Question

Find all first partial derivatives of each function. \(f(x, y)=(2 x-y)^{4}\)

Short answer

The partial derivatives are \(8(2x-y)^3\) for \(x\) and \(-4(2x-y)^3\) for \(y\).

Step-by-step solution

Identify the Function

The given function is \(f(x, y) = (2x - y)^{4}\). We need to find its partial derivatives with respect to \(x\) and \(y\).

Calculate the Partial Derivative with respect to x

To find \(\frac{\partial f}{\partial x}\), treat \(y\) as a constant. Use the chain rule. Let \(u = 2x - y\), thus \(f = u^4\). The derivative of \(u^4\) with respect to \(u\) is \(4u^3\), and the derivative of \(u = 2x - y\) with respect to \(x\) is 2. Therefore, \(\frac{\partial f}{\partial x} = 4(2x-y)^3 \cdot 2 = 8(2x-y)^3\).

Calculate the Partial Derivative with respect to y

To find \(\frac{\partial f}{\partial y}\), treat \(x\) as a constant. Again, use the chain rule. With \(u = 2x - y\), \(f = u^4\). The derivative of \(u^4\) with respect to \(u\) is \(4u^3\), and the derivative of \(u = 2x - y\) with respect to \(y\) is -1. Therefore, \(\frac{\partial f}{\partial y} = 4(2x-y)^3 \cdot (-1) = -4(2x-y)^3\).

Key concepts

Chain Rule

The chain rule is a fundamental technique in calculus used to differentiate composite functions. When you're dealing with complex functions, especially those that are composed of other functions, the chain rule becomes invaluable.
It allows us to break down the differentiation process into manageable steps. For instance, if you have a function like \(f(g(x))\), where you need to find the derivative, the chain rule guides you. It states that you should calculate the derivative of the outer function \(f\) with respect to the inner function \(g\), and then multiply by the derivative of the inner function \(g\) with respect to \(x\). In mathematical terms, this is expressed as:

• \(\frac{d}{dx}[f(g(x))] = f'(g(x))\cdot g'(x))\)

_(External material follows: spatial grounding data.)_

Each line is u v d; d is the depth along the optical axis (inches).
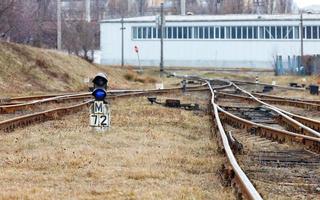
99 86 1116.5
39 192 619.5
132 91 2529.5
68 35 6540.4
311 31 6087.6
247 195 581.9
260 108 1809.8
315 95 2728.8
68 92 2610.7
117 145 968.3
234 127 1330.0
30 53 2898.6
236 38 6279.5
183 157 855.7
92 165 778.2
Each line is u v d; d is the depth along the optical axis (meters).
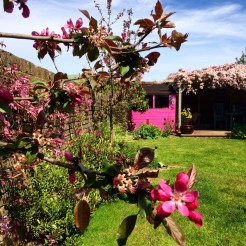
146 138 17.42
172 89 20.11
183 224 5.54
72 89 1.96
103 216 5.78
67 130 7.46
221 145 14.95
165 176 8.55
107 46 1.65
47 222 4.52
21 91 3.77
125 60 1.79
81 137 7.81
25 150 1.54
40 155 1.51
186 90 19.78
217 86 18.81
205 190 7.27
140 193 1.19
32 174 4.91
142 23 1.70
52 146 1.62
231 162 11.05
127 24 8.28
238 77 18.31
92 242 4.83
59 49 2.01
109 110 9.91
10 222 4.01
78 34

In the context of partial derivatives, the chain rule functions similarly. It helps find derivatives by identifying a substitution for expression simplification before applying the rule.

Multivariable Calculus

Multivariable calculus extends the principles of calculus to functions of multiple variables, usually two or more variables. Unlike functions of a single variable, these functions take points from a plane (or higher-dimensional space). This allows us to explore and solve problems in more complex systems.
In functions of several variables, such as \(f(x, y)\), we are interested in how the function changes as each variable changes independently of the others. This leads us to the concept of partial derivatives, where each partial derivative corresponds to the effect of changing one variable while keeping the others constant.
Understanding multivariable calculus is crucial in many scientific fields, including physics and engineering, where systems are often influenced by more than one factor. For example, the temperature of an engine, influenced by both pressure and humidity, can be modeled and analyzed using multivariable calculus.

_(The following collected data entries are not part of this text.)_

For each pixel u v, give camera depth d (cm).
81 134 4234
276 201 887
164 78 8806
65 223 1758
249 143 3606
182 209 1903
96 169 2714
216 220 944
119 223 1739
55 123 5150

Derivative with Respect to x

The partial derivative with respect to \(x\) of a function \(f(x, y)\) involves holding the other variable, \(y\), constant while differentiating.
This process reveals how the function \(f\) changes as \(x\) changes, which is key in fields like optimization and design. To calculate it, you treat \(y\) as a constant and find the derivative using standard differentiation rules.
In the given function \(f(x, y) = (2x-y)^4\), we found the partial derivative with respect to \(x\) as follows:

• Identify \(u = 2x - y\)
• Find \(\frac{d}{dx}[(2x - y)^4] = 8(2x-y)^3\)

This tells us that for changes in \(x\), the function changes according to the degree and coefficient found through this differentiation process.

Derivative with Respect to y

Similar to deriving with respect to \(x\), the partial derivative with respect to \(y\) is about understanding how the function changes as \(y\) varies, while \(x\) remains constant.
This type of derivative is essential in creating models that accurately predict the influence of one variable while isolating others.
For the function \(f(x, y) = (2x-y)^4\), we calculate the partial derivative with respect to \(y\) like this:

• Designate \(u = 2x - y\)
• Find \(\frac{d}{dy}[(2x - y)^4] = -4(2x-y)^3\)

This result shows that alterations in \(y\) greatly influence the function, and it also emphasizes the direction indicated by the negative sign, providing insights into the function's behavior when \(y\) alone is varied.